* _Data shown_:

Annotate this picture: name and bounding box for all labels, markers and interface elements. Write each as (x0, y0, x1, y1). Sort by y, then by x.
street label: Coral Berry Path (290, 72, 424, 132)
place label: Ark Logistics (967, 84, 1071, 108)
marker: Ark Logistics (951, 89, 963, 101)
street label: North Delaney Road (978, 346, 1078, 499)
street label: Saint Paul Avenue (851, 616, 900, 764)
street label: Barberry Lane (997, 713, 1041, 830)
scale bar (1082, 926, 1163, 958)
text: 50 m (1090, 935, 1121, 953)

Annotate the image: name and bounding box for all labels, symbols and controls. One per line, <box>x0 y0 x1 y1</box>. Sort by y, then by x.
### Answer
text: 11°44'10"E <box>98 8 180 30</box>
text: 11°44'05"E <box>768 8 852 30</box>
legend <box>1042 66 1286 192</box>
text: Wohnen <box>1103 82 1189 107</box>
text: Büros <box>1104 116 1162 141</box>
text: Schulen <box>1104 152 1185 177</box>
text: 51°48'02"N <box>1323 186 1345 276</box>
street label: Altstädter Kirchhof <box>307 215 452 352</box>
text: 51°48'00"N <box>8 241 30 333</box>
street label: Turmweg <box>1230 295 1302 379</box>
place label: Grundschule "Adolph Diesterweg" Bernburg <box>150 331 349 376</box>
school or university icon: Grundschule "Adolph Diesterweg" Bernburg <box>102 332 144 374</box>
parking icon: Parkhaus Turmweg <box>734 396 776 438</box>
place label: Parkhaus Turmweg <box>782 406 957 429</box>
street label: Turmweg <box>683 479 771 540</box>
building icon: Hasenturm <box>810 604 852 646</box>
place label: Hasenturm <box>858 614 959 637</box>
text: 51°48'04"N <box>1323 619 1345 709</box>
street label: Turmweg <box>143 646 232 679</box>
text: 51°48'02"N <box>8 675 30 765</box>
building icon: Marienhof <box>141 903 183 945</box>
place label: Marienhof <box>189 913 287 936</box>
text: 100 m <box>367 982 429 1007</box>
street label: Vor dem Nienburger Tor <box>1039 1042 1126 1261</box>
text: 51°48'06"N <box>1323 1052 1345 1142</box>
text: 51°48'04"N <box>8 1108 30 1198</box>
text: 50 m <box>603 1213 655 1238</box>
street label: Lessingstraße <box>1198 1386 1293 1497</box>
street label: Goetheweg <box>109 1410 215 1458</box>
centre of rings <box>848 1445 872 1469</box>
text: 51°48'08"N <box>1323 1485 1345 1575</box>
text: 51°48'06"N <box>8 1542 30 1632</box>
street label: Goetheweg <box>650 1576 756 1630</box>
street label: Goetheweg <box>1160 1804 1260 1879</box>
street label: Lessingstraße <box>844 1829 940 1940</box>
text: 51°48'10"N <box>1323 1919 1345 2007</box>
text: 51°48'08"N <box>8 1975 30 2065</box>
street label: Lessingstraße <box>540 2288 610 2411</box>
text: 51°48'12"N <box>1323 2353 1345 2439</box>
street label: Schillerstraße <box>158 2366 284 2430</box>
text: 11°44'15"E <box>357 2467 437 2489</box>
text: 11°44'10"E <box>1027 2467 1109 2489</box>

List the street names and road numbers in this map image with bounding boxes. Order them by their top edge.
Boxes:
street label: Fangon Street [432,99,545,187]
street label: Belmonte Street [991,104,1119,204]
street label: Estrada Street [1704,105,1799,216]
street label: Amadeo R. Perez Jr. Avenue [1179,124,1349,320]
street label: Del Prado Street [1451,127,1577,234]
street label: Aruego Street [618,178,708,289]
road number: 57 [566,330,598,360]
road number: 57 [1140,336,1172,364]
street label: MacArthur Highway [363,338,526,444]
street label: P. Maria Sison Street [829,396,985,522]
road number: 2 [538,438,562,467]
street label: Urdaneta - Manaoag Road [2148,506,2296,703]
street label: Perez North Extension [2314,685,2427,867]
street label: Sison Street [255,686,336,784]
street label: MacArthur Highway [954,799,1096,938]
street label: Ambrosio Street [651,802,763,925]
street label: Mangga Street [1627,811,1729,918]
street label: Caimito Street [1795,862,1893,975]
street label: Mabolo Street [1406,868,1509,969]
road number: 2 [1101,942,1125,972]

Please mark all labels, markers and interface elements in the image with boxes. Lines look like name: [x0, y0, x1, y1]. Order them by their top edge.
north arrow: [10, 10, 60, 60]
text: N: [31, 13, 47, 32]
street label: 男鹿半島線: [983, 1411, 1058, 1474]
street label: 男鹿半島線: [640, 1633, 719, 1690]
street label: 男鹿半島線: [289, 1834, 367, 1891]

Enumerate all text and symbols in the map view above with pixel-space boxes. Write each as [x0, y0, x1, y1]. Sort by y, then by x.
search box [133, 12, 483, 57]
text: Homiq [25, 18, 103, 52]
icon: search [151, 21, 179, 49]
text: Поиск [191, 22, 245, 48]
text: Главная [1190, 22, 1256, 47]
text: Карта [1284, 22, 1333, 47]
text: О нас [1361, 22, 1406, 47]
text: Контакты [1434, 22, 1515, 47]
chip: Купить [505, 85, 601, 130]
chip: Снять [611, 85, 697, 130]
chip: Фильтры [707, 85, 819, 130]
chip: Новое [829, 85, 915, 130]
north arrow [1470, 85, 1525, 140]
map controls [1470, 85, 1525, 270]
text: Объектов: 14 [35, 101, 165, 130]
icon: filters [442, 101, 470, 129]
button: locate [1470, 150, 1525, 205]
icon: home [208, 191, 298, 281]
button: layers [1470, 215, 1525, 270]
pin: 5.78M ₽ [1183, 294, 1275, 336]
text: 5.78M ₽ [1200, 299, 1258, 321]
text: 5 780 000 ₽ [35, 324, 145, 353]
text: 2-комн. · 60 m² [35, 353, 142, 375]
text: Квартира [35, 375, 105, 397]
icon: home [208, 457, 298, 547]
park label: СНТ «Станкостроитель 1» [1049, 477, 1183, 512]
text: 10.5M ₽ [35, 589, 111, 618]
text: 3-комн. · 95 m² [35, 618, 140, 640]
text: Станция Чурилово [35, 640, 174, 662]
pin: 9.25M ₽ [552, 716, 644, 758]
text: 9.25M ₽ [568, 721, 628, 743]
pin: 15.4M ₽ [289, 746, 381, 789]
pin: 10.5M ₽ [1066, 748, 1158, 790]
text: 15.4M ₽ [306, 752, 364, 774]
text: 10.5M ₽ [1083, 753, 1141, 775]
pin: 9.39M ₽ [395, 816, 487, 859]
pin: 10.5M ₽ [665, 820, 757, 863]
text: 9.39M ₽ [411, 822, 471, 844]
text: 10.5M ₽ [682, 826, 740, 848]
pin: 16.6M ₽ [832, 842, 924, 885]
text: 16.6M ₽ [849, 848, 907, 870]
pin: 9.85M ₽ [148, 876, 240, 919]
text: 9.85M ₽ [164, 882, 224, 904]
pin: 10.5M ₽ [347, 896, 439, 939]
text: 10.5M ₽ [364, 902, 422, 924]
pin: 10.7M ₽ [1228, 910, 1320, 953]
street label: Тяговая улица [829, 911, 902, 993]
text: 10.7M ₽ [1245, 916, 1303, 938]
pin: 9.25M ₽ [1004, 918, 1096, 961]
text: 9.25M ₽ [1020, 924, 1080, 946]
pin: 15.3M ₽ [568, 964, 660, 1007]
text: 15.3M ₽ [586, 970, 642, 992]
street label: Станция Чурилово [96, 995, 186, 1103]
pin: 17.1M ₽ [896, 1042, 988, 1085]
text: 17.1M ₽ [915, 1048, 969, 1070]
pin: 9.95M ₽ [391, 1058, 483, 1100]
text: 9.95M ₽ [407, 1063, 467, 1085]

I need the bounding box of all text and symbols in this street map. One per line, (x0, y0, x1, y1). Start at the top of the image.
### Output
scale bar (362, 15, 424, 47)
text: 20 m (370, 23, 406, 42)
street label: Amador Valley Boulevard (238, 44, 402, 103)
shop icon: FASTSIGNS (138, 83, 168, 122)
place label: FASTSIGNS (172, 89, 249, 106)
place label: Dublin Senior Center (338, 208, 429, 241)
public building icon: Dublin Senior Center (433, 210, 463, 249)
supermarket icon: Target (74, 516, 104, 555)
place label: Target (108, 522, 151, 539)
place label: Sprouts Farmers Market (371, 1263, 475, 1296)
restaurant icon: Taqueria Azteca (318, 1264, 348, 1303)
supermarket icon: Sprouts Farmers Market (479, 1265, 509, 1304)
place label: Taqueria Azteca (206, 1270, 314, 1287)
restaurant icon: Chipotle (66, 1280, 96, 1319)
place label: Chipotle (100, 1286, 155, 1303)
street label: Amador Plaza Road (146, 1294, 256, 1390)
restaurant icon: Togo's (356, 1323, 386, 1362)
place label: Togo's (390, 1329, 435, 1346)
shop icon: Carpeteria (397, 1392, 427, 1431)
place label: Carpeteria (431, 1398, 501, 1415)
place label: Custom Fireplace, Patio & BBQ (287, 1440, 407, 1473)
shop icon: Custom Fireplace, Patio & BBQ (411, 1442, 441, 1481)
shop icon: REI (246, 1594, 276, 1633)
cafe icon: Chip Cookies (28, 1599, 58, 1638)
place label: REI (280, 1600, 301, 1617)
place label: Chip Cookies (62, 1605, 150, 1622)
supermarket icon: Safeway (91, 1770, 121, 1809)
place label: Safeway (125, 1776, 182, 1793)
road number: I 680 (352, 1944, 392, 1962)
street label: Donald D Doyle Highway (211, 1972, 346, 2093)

* _Work task_: Would you return all lines from the preceding listing that contain the word "Чурилово"?

* _Output for this exercise_:
text: Станция Чурилово [35, 640, 174, 662]
street label: Станция Чурилово [96, 995, 186, 1103]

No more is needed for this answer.